(Provided text)
┄┄┄┄┄┄┄┄┄┄
Giuseppe Ripamonti

Giuseppe Ripamonti (1573–1643) was an Italian historian.

Giuseppe Ripamonti
BornJuly 1573 
Colle Brianza, Duchy of Milan
Died11 August 1643  (aged 69–70)
Rovagnate, Duchy of Milan
OccupationHistorian 
WorksHistoriarum patriae in continuationem Tristani Calchi libri XXIII (1641-43)
De peste Mediolani quae fuit anno 1630 (1640)

He wrote in Latin Historia Ecclesiae Mediolanensis (1625) ("History of the Church of Milan"). He is perhaps better known for the De peste Mediolani quae fuit anno 1630 (1640) ("About the plague that occurred in Milan in year 1630"), which relates the events occurring in the city during the 1629–1631 Italian bubonic plague.

Alessandro Manzoni references Ripamonti for historical background in his novel The Betrothed.[1] In 1841, the latin chronicle of the plague by Ripamonti was published in Italian translation by Francesco Cusani in the 19th century Peste di Milano del 1630.

Biography

Ripamonti was born in Colle Brianza, and became a Doctor of Biblioteca Ambrosiana in Milan. On 23 December 1635, the Council of Seventy Decurioni awarded him the title of State Historian (a title never before used in Milan) with an attached salary. Ripamonti thus assumed the responsibility of taking forward the Historia patria from the year 1313, that is from the final year covered in the Historia of Tristano Calco that had been recently published (1628).

The release, in 1641, of the first volume of Ripamonti's Historia patria, in a splendid edition by the Malatesta family, was of significant importance. This volume covered Milanese history from 1313 to 1558, that is, until the era of Charles V; in 1641 De peste was also released, a fundamentally important record of that recent painful tragedy.
┄┄┄┄┄┄┄┄┄┄
(Information provided)

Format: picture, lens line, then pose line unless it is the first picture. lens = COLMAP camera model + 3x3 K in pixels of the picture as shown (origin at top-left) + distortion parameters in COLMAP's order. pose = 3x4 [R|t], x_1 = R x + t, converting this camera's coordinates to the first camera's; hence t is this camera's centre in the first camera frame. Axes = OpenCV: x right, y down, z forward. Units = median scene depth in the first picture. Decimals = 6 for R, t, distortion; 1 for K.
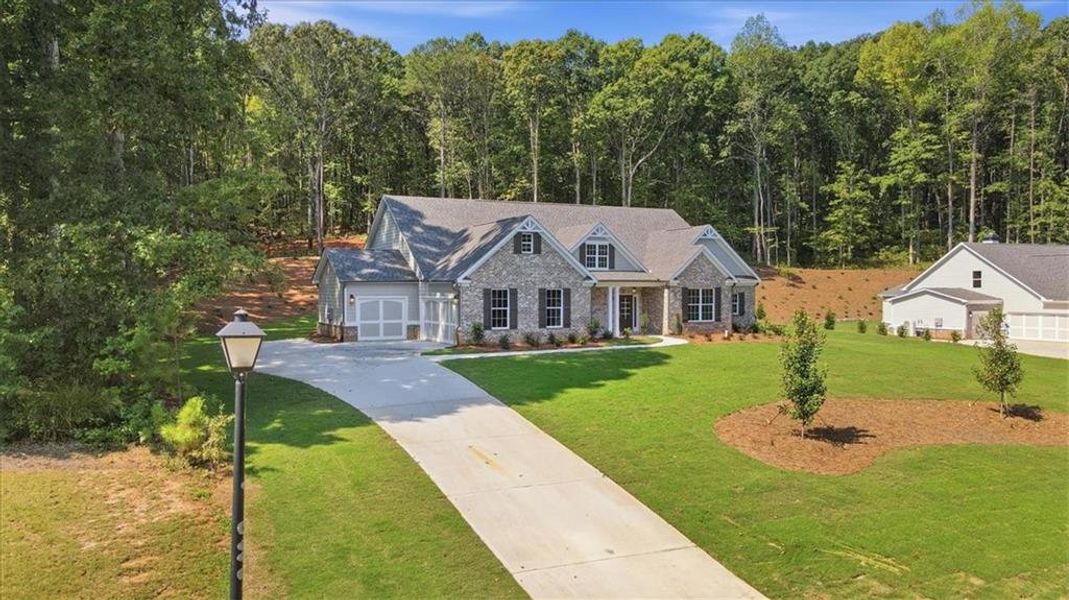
lens RADIAL K [[793.4, 0, 536.4], [0, 793.4, 297.4], [0, 0, 1]] dist [0.003339, 0.004189]
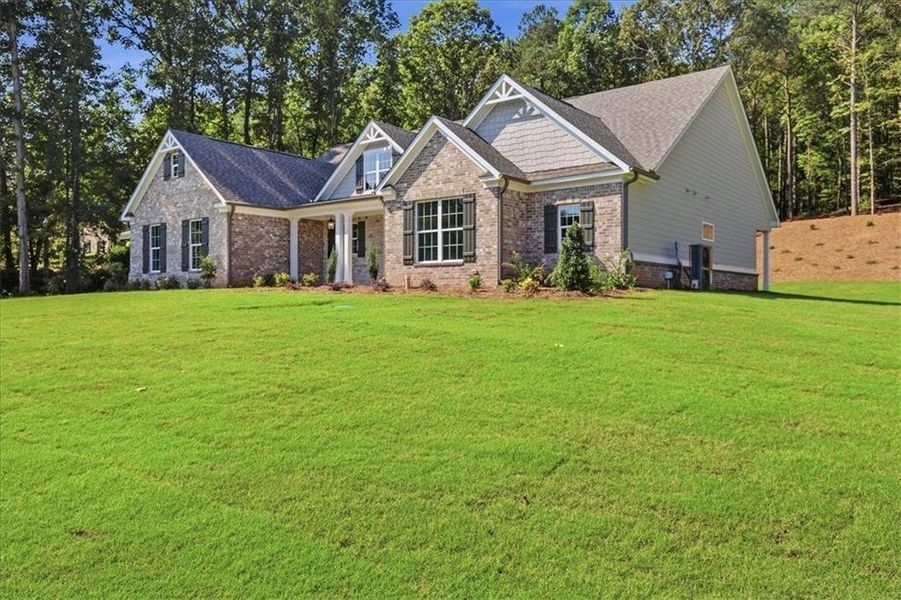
lens RADIAL K [[683.6, 0, 448.1], [0, 683.6, 294.6], [0, 0, 1]] dist [-0.010910, -0.000616]
pose [[0.422850, -0.003653, -0.906192, 0.615932], [-0.011400, 0.999891, -0.009351, 0.055358], [0.906128, 0.014285, 0.422762, 0.808769]]
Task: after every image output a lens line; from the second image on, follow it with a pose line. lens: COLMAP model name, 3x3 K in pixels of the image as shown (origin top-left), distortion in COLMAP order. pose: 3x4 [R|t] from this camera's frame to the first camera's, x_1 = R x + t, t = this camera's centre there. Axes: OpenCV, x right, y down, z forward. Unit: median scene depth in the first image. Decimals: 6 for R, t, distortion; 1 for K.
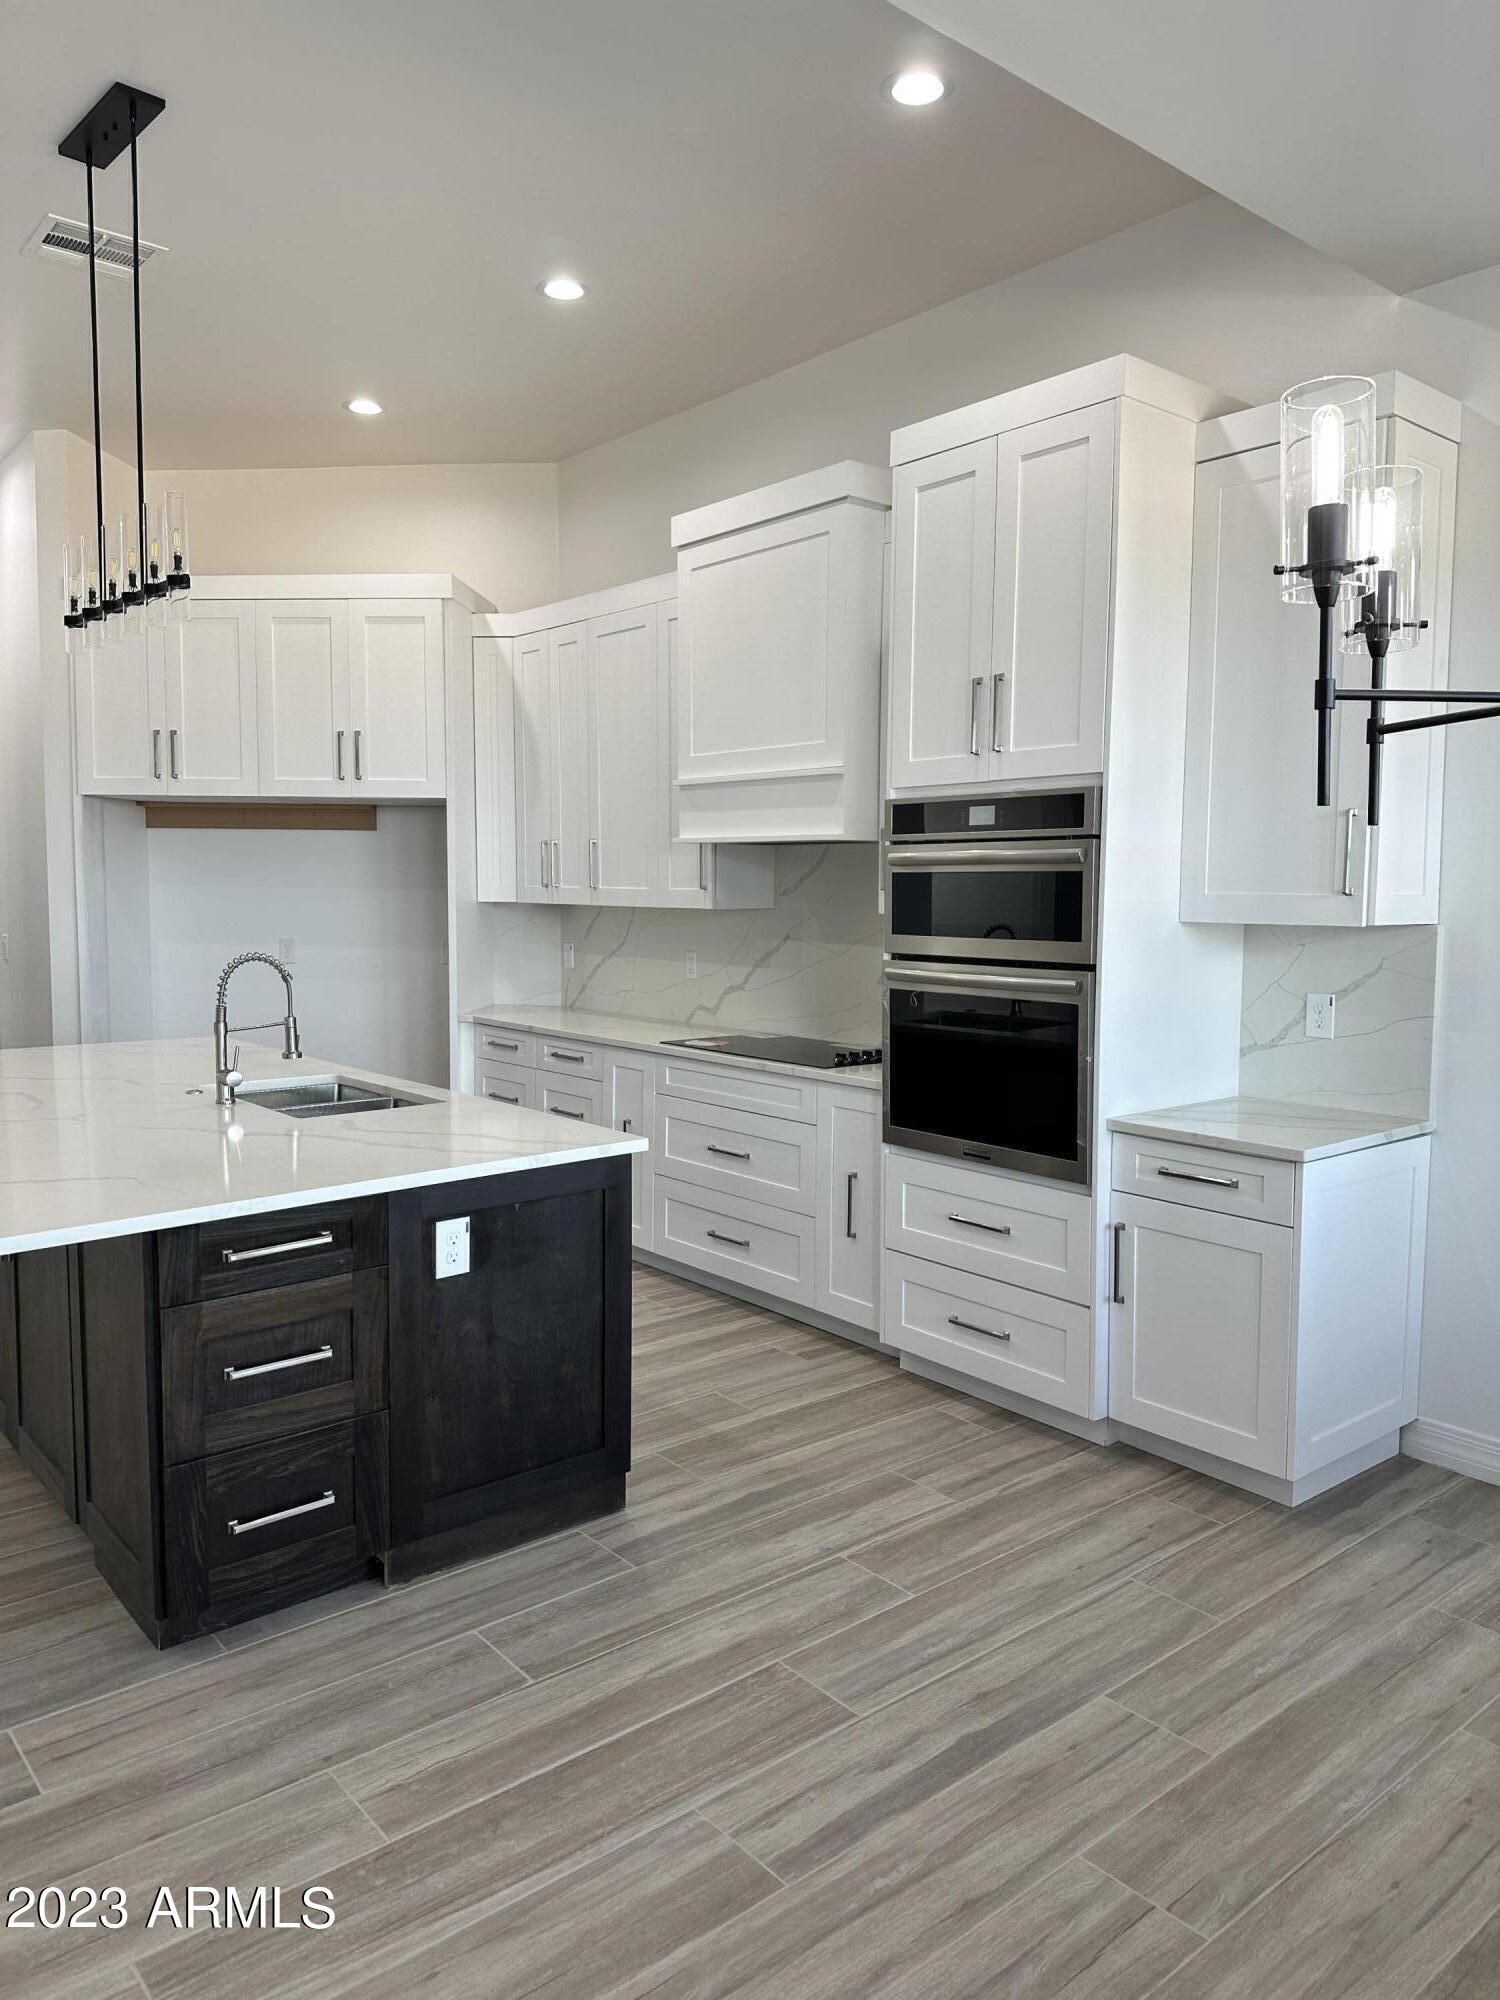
┄┄┄┄┄┄┄┄┄┄
(Required actions)
1. Reproduce the stretch of the Giuseppe Ripamonti text from "He wrote in" through "Italian bubonic plague.".
2. Based on the Giuseppe Ripamonti text, answer yes or no to each statement below and quote the words that decide it. (a) Ripamonti was born in Colle Brianza. (b) The Council of Seventy Decurioni gave Ripamonti the title of State Historian on 23 December 1635. (c) The first volume of Ripamonti's Historia patria covered Milanese history from 1313 to 1628.
The rows that come after the Giuseppe Ripamonti text are separate material.

(Answers for the tasks)
1.
He wrote in Latin Historia Ecclesiae Mediolanensis (1625) ("History of the Church of Milan"). He is perhaps better known for the De peste Mediolani quae fuit anno 1630 (1640) ("About the plague that occurred in Milan in year 1630"), which relates the events occurring in the city during the 1629–1631 Italian bubonic plague.

2.
(a) Yes: "Ripamonti was born in Colle Brianza"
(b) Yes: "On 23 December 1635, the Council of Seventy Decurioni awarded him the title of State Historian"
(c) No: "This volume covered Milanese history from 1313 to 1558"